Upaya mewujudkan SDM yang berkualitas saat ini dan dimasa mendatang menjadi sangat urgen untuk menjawab tantangan zaman seiring dengan munculnya berbagai dampak dari era global dan modernisasi kehidupan. Keluarga sebagai institusi terkecil dituntut untuk mampu memainkan perannya yang strategis untuk memberdayakan seluruh anggota keluarganya dengan memantapkan pelaksanaan fungsi-fungsi keluarga sebagai manifestasi sekaligus aktualisasi dari keluarga yang berkualitas.
Menurut UU
No 52 tahun 2009 tentang Perkembangan Kependudukan dan Pembangunan Keluarga, keluarga
yang berkualitas adalah keluarga yang dibentuk berdasarkan perkawinan yang sah
dan bercirikan sejahtera, sehat, maju, mandiri, memiliki jumlah anak yang
ideal, berwawasan ke depan, bertanggung jawab, harmonis dan bertakwa kepada
Tuhan Yang Maha Esa.Keluarga
yang berkualitas akan menjadi wahana efektif untuk membentuk SDM berkualitas
karena keluarga tersebut dipastikan memiliki ketahanan yang tinggi, melalui
delapan fungsi keluarga yang dapat dijadikan pegangan hidup bagi setiap
individu yang ada di dalamnya terutama anak sebagai calon generasi penerus
keluarga, masyarakat dan bangsa.
Lebih
lanjut, penyiapan Generasi Emas dilakukan melalui pembangunan karakter yang
berawal dari keluarga. Ini dikarenakan keluarga merupakan lingkungan pertama
dan utama dalam pembinaan tumbuh kembang dan penanaman nilai-nilai moral dan
pembentukan kepribadian; menjadi tempat belajar bagi anak dalam mengenal
dirinya sebagai makluk sosial dan pembentukan hati nurani; serta menjadi lingkungan
pertama dan utama bagi anak dalam beradaptasi dengan lingkungan, tempat
mencontoh dan meneladani sikap dan perilaku yang akan membentuk kepribadiannya.
Keluarga juga merupakan pilar pembangunan bangsa; lingkungan pertama dan utama
yang mempunyai peranan penting dalam memenuhi kebutuhan “asah, asih, dan asuh“;
serta tumpuan untuk menumbuhkembangkan dan menyalurkan potensi setiap anggota
keluarga.
━━━━━━━━━━━━━━━━━━━━
Tugas Latihan —
[A] Kutip dari teks bacaan bagian yang dibuka dengan kata-kata berisi "Upaya mewujudkan SDM" dan ditutup dengan "keluarga yang berkualitas.", tanpa mengubah apa pun.
[B] Tolong ringkas paragraf teks bacaan yang dimulai dengan "Lebih lanjut, penyiapan Generasi Emas" menjadi daftar poin yang tetap memuat fakta-fakta utamanya.
[C] Menurut teks bacaan, undang-undang apa yang memuat pengertian keluarga yang berkualitas?
Item data tidak dipakai dalam latihan ini.

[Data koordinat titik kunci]
━━━━━━━━━━━━━━━━━━━━
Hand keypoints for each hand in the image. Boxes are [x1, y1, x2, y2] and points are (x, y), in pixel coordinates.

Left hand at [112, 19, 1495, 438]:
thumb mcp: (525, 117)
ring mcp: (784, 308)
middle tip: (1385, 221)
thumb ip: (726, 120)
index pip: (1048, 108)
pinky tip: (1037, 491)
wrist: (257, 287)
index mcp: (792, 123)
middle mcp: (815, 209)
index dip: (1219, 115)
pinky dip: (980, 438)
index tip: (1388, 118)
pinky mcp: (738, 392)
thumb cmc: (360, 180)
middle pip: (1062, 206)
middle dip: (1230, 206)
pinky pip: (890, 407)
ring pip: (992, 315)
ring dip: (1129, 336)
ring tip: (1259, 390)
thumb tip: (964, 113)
━━━━━━━━━━━━━━━━━━━━
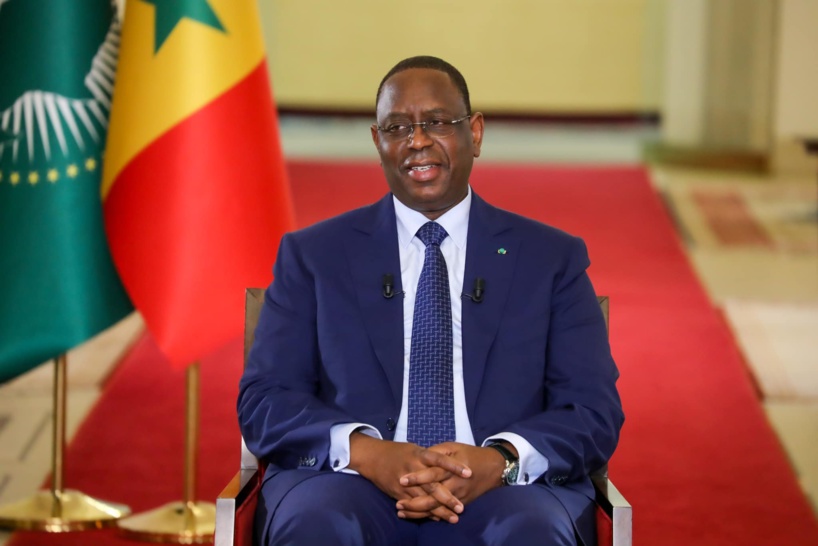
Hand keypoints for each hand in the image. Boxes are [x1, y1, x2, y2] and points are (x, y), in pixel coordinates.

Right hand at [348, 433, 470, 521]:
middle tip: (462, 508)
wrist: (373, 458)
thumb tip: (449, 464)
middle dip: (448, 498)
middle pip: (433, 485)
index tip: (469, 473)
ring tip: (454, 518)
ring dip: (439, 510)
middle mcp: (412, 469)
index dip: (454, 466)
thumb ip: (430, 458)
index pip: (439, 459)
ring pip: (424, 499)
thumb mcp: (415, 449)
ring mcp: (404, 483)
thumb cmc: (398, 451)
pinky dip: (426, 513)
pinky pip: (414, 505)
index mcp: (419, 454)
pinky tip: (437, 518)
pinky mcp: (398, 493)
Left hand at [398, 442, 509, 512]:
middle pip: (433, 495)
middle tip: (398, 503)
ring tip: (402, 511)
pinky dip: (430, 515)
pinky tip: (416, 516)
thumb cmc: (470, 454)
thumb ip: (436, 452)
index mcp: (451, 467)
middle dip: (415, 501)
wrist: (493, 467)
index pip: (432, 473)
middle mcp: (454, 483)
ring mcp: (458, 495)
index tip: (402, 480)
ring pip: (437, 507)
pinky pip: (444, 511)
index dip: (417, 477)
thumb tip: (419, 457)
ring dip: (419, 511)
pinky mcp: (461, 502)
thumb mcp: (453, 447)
━━━━━━━━━━━━━━━━━━━━
Jawaban Tiap Tugas —
[A]
Upaya mewujudkan SDM yang berkualitas saat ini dan dimasa mendatang menjadi sangat urgen untuk menjawab tantangan zaman seiring dengan munculnya berbagai dampak dari era global dan modernisasi kehidupan. Keluarga sebagai institusi terkecil dituntut untuk mampu memainkan perannya yang strategis untuk memberdayakan seluruh anggota keluarganya dengan memantapkan pelaksanaan fungsi-fungsi keluarga sebagai manifestasi sekaligus aktualisasi dari keluarga yang berkualitas.

[B]
- Penyiapan Generasi Emas dilakukan melalui pembangunan karakter yang berawal dari keluarga.
- Keluarga adalah lingkungan pertama dan utama untuk pembinaan tumbuh kembang, penanaman nilai-nilai moral, dan pembentukan kepribadian.
- Keluarga menjadi tempat anak belajar mengenal dirinya sebagai makhluk sosial dan membentuk hati nurani.
- Keluarga adalah lingkungan pertama dan utama bagi anak untuk beradaptasi dengan lingkungan serta mencontoh dan meneladani sikap dan perilaku yang membentuk kepribadiannya.
- Keluarga juga merupakan pilar pembangunan bangsa dan berperan penting dalam memenuhi kebutuhan "asah, asih, dan asuh".
- Keluarga menjadi tumpuan untuk menumbuhkembangkan dan menyalurkan potensi setiap anggotanya.

[C] UU No 52 tahun 2009 tentang Perkembangan Kependudukan dan Pembangunan Keluarga.